Despite its back-breaking weight and one-piece construction that made it a thrill to extricate from a house with a complicated floor plan—the hutch is my favorite piece. It and the buffet share gorgeous detailing that includes triangular rosewood inlay as well as stainless steel pulls and toe caps. The back of the hutch is not real wood, so I’m contemplating covering it in fabric to match whatever I recover the seats with. Perhaps a neutral tweed?
The most-questionable-purchase-of-the-day award goes to this Webcor console stereo. I turned away from the dining set, saw this, and just said, “and I’ll take that, too!” I’m blaming it on the adrenaline from scoring the dining set. There was a little voice in my head saying, “What?! No! Stop!” His cries were in vain.
It’s actually super cute, but I bought it without testing it (lest the time it would take to plug it in should keep me from other finds) and I doubt it will work. I haven’t tried it yet though, so my fingers remain crossed.
At this point I had only seen and conquered one room of the house. On to the den! The first thing I saw was this amazing seven foot monster dresser from American of Martinville’s 1959 Dania line. At first glance I thought it was two separate pieces. Nope—just one hulking super dresser. I had to have it.
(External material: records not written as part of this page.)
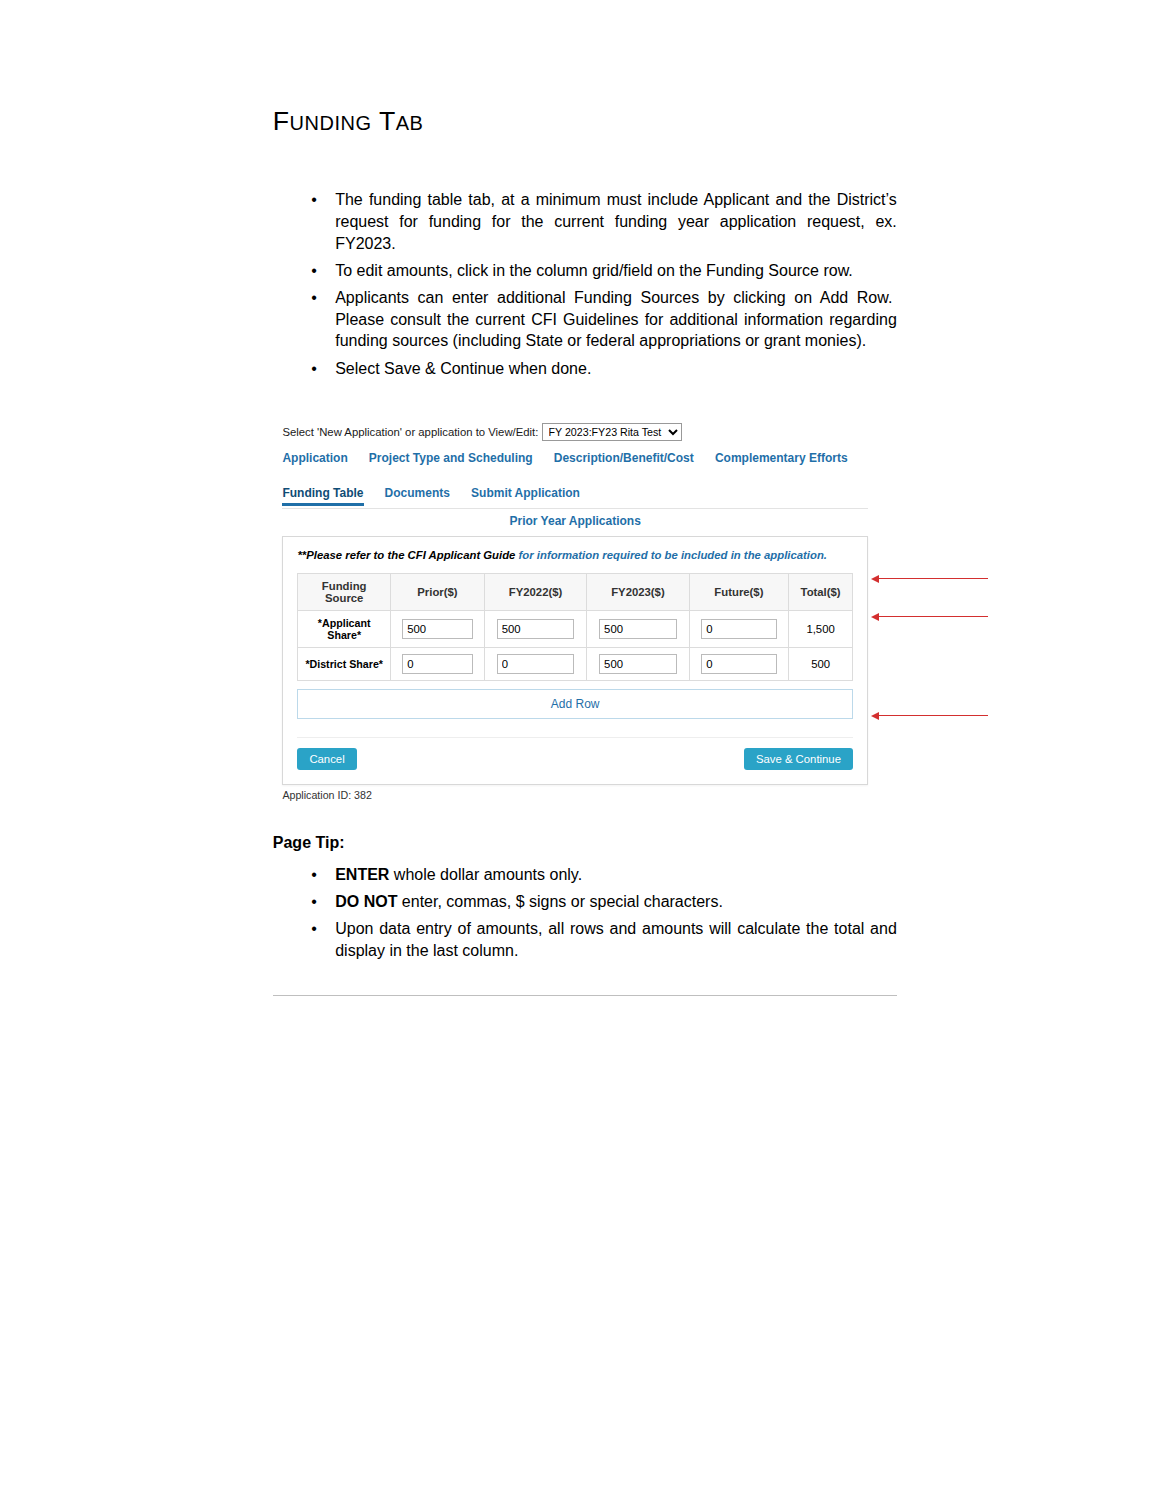FUNDING TAB
The funding table tab, at a minimum must include Applicant and the District’s request for funding for the current funding year application request, ex. FY2023.
To edit amounts, click in the column grid/field on the Funding Source row.
Applicants can enter additional Funding Sources by clicking on Add Row. Please consult the current CFI Guidelines for additional information regarding funding sources (including State or federal appropriations or grant monies).
Select Save & Continue when done.
Select 'New Application' or application to View/Edit: FY 2023:FY23 Rita Test
Application Project Type and Scheduling Description/Benefit/Cost Complementary Efforts Funding Table Documents Submit Application
Prior Year Applications
**Please refer to the CFI Applicant Guide for information required to be included in the application.
| Funding Source | Prior($) | FY2022($) | FY2023($) | Future($) | Total($) |
| --- | --- | --- | --- | --- | --- |
| *Applicant Share* | | | | | 1,500 |
| *District Share* | | | | | 500 |
Add Row
Cancel Save & Continue
Application ID: 382
Page Tip:
ENTER whole dollar amounts only.
DO NOT enter, commas, $ signs or special characters.
Upon data entry of amounts, all rows and amounts will calculate the total and display in the last column.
I’m calling this beauty my best find. The louvered-look drawer fronts disguise the six side drawers entirely and three more are hidden behind the center doors. This had been used as an office credenza and I think its look and design lend it to a variety of uses outside the bedroom.
It’s solid, too. And heavy. Really heavy. Oh and did I mention it is huge? We ended up having to take a door off the hinges and flip this beast six ways from Sunday just to get it out of the house. The poor soul who agreed to help me move it might disagree, but it was worth it.
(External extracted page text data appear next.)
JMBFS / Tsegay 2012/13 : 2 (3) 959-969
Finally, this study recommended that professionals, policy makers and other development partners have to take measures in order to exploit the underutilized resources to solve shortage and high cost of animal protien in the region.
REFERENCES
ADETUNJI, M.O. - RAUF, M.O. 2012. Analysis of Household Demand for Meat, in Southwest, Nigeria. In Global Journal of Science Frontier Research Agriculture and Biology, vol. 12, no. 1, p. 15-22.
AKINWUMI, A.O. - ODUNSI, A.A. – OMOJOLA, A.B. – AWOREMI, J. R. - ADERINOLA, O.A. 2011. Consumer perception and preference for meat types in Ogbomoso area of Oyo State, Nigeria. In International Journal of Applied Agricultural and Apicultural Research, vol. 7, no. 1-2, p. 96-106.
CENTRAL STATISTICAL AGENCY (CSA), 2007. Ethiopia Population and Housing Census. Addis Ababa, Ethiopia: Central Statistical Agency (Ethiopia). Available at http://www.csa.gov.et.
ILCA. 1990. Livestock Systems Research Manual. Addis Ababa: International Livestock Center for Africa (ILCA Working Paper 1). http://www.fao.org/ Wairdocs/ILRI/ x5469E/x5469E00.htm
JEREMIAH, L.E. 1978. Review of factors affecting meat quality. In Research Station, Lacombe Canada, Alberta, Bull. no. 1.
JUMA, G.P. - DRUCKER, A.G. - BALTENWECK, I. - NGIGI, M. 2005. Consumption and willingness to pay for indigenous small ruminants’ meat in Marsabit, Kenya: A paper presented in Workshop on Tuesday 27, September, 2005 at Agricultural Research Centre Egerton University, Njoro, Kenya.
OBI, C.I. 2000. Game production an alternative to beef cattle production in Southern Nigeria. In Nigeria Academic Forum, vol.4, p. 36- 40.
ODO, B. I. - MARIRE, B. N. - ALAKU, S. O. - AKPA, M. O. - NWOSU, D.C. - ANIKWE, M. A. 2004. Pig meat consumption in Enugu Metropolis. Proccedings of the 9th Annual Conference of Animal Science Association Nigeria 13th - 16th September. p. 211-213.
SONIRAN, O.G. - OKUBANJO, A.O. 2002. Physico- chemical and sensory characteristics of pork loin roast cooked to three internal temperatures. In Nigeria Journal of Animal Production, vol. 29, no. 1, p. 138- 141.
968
While I was pillaging the first floor, I had sent my mom to invade the bedrooms upstairs. She managed to find this beautiful cherry Bassett bedroom set. The three piece set includes a gentleman’s chest, dresser with mirror and a king size bed.
A king headboard is a rare find in vintage furniture because most older homes couldn’t hold a bed that large. Initially I didn’t want to buy it because I didn’t want to have to take the mattress. Later in the day when we picked the set up, the price of the bed dropped dramatically—negotiated by my moving team—and I had no choice but to say yes. I had no idea what we were going to do with the mattress, but as we were moving it down the stairs we overheard another shopping asking about the bed. I asked her if she wanted a free king mattress and she was overjoyed to take it. Sometimes problems solve themselves.
My favorite piece is the gentleman’s chest. It’s huge and dramatic with all kinds of storage options.
After everything was purchased, the reality of having to fish all of this massive wooden furniture out of a small house filled with shoppers and glassware began to set in. A friend volunteered to help with the heavy lifting, but I also needed to find a truck and somewhere to put it all. Both proved to be a challenge on what turned out to be the biggest moving weekend of the year. After several hours of making calls and visiting storage facilities, I managed to lock down both and get the house unloaded in the nick of time.
So what did I learn? I played the first half of the game by the book. I got there early, I brought help to split up my list and I set some firm price limits in my head. Buying it all was a piece of cake. The second half of the game lacked planning. I was counting on having more storage and transportation options than were actually available on short notice and ended up with options that worked, but weren’t ideal. I also underestimated the effort it would take to move all of the furniture out of a crowded house and pack it in a van. I owe a lot of gratitude and perhaps some vital organs to a couple people as a result of that. It was a learning experience. Next time, I’ll be prepared.
My favorite exchange of the day happened as I was carrying a load of chairs to my car and saw a couple of long-time collectors that the Snag team has befriended waiting in line for many sales. They were packing up their massive pile of spoils and I yelled across the street, “Aren’t we ridiculous?” She yelled back, “Yes, but we’re enjoying life.” Well put.